#### SOURCE PASSAGE
-------

All Apologies…(Updated 02/17 9:55PM)
Feb 17th, 2009 by RSmitty
From the “When it rains…” file. Today, just a smidgen under six-months-to-the-day of receiving settlement, we received a subrogation request from my wife’s old health insurance to recover over $1200 worth of claims from the accident they paid for the first handful of hours…due to the settlement we received…you know, the one that didn’t cover total costs, after the fees, etc were worked in. Oh yeah, this is good times here.
——(original post starts here – posted on 02/16/09 1:00AM)——
Most of you who know me are quite aware of circumstances my family has dealt with over the last three years. While nothing is concrete, the path seems quite certain. Let me add to that, given what I do, I have a deep, terrified concern over what this could lead to. While my latter concern is over something that legally can not happen, nothing is guaranteed. Of course, this is self-induced paranoia, but I believe it’s understood.

-------

#### COMPLETE THE FOLLOWING
1 > According to the blog post, how much in claims did the subrogation request from the wife's old health insurance seek to recover?
2 > Present every line of the records that contains the string "GitHub".

-------

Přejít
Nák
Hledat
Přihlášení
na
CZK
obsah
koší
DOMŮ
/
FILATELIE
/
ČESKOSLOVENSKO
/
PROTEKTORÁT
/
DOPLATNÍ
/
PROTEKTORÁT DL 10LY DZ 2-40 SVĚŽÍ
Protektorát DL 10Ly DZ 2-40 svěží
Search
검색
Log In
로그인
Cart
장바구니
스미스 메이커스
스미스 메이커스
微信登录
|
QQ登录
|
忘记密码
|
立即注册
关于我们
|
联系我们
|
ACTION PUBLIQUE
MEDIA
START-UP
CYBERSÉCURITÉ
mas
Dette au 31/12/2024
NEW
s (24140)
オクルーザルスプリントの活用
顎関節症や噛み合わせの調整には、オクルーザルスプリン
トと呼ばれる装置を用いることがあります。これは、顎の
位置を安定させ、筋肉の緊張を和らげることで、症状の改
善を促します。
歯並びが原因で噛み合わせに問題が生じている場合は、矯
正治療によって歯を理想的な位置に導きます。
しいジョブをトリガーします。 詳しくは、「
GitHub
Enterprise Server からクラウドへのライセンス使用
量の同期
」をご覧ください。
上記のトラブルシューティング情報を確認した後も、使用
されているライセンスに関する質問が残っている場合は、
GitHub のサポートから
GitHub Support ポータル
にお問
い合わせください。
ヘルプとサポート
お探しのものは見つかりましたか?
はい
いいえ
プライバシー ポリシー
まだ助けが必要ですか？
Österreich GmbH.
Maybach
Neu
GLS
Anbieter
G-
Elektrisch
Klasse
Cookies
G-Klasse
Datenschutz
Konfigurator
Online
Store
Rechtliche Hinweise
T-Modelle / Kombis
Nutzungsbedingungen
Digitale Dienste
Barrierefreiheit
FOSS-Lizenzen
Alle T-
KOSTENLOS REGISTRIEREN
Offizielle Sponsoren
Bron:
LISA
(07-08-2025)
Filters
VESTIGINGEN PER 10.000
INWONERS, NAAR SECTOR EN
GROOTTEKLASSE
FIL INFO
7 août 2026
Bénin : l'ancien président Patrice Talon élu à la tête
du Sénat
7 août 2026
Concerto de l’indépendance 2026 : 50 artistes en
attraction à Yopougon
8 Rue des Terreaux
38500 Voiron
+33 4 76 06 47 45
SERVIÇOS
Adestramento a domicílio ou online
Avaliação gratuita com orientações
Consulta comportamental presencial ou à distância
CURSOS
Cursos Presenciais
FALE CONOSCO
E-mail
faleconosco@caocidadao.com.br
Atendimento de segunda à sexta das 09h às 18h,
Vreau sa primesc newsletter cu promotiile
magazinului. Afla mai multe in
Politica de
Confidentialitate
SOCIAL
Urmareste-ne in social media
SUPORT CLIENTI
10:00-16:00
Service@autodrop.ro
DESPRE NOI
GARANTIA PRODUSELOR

-------

#### ACTIVITY ANSWERS
1 > Over $1200 worth of claims from the accident.

2 >
GitHub
GitHub のサポートから
GitHub Support ポータル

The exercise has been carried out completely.